- **Instruction 1**
In the movie list post, rewrite the paragraph that begins "*Star Wars: Revenge of the Sith*" as a short list, keeping each film and the main point made about it.

- **Source document**
↓↓↓

# 2005 Movie List



## Danny R (Jul 5, 2002)

Just wondering what movies folks are looking forward to this year.

Top of my list:

*Star Wars: Revenge of the Sith * have to see it, be it good or bad
*Serenity* hope its the first of many movies, or profits enough to bring back the Firefly series to TV
*Land of the Dead * love my zombie movies
*Undead* same as above
*War of the Worlds* huge budget...seemingly faithful homage to the original
*The Wallace & Gromit Movie: Curse of the Wererabbit* Any W&G item is a must-see
*Harry Potter and the Goblet of Fire* - same as Star War... good or bad its a mandatory film
*The Chronicles of Narnia: The Lion, the Witch & the Wardrobe* Amazingly enough, I've somehow never read the series. Will have to get it in before December.
*Underworld: Evolution* - Kate Beckinsale, vampires, werewolves. Nuff said.

Gotta see them:
*King Kong * can Peter Jackson top LOTRs with this?

↑↑↑

- **Available data**
↓↓↓

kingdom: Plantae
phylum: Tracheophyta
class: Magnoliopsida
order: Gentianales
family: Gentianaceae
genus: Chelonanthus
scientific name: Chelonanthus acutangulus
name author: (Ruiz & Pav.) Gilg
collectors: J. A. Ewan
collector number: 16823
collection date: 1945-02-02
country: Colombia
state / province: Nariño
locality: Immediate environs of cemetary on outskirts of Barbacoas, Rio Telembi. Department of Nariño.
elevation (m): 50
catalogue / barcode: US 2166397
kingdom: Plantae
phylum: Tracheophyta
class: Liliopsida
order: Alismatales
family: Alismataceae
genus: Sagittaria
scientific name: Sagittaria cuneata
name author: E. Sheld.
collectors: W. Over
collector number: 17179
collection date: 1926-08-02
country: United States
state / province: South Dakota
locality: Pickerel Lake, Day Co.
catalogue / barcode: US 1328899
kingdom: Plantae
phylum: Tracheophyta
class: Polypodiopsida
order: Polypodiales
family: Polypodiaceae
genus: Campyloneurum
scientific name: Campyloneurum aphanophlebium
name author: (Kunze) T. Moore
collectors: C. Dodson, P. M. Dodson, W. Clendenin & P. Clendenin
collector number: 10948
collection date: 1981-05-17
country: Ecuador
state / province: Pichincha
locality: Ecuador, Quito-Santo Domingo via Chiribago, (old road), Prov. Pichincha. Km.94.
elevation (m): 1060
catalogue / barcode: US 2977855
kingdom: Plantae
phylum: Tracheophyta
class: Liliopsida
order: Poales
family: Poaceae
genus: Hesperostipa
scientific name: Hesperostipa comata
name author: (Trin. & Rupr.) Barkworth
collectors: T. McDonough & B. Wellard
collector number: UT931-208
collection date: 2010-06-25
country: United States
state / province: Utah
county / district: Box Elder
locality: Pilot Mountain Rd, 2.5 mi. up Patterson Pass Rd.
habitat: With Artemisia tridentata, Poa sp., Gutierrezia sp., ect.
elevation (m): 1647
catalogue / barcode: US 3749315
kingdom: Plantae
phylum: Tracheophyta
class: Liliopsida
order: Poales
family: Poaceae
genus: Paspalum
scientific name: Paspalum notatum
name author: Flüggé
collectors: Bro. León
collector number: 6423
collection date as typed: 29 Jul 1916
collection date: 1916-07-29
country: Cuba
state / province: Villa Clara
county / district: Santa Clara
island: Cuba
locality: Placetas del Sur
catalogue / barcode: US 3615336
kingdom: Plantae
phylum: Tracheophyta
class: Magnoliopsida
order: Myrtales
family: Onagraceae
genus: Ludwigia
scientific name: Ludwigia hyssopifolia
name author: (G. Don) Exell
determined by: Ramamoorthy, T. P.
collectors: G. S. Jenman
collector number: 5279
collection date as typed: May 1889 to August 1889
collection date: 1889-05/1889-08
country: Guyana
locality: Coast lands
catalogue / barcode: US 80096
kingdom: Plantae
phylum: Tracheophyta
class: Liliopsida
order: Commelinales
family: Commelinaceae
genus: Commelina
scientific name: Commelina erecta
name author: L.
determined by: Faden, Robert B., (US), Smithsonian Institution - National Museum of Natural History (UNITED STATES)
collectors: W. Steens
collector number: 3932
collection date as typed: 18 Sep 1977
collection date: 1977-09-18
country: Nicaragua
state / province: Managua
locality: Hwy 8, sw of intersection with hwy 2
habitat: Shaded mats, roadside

↑↑↑

- **Instruction 2**
Lay out the lines of the entries as a numbered list with blank lines left out, from the line with "genus: Commelina" up to and including the line with "state / province: Managua".

- **Full output 1**
- Star Wars: Revenge of the Sith: a must-see, good or bad
- Serenity: hoped to be the first of many movies, or to earn enough to bring Firefly back to TV
- Land of the Dead: a zombie movie
- Undead: also a zombie movie
- War of the Worlds: huge budget, and seemingly a faithful homage to the original
- The Wallace & Gromit Movie: Curse of the Wererabbit: any Wallace & Gromit item is a must-see
- Harry Potter and the Goblet of Fire: a mandatory film, good or bad
- The Chronicles of Narnia: The Lion, the Witch & the Wardrobe: the poster has never read the series and plans to before December
- Underworld: Evolution: Kate Beckinsale, vampires, and werewolves

- **Full output 2**
1. genus: Commelina
2. scientific name: Commelina erecta
3. name author: L.
4. determined by: Faden, Robert B., (US), Smithsonian Institution - National Museum of Natural History (UNITED STATES)
5. collectors: W. Steens
6. collector number: 3932
7. collection date as typed: 18 Sep 1977
8. collection date: 1977-09-18
9. country: Nicaragua
10. state / province: Managua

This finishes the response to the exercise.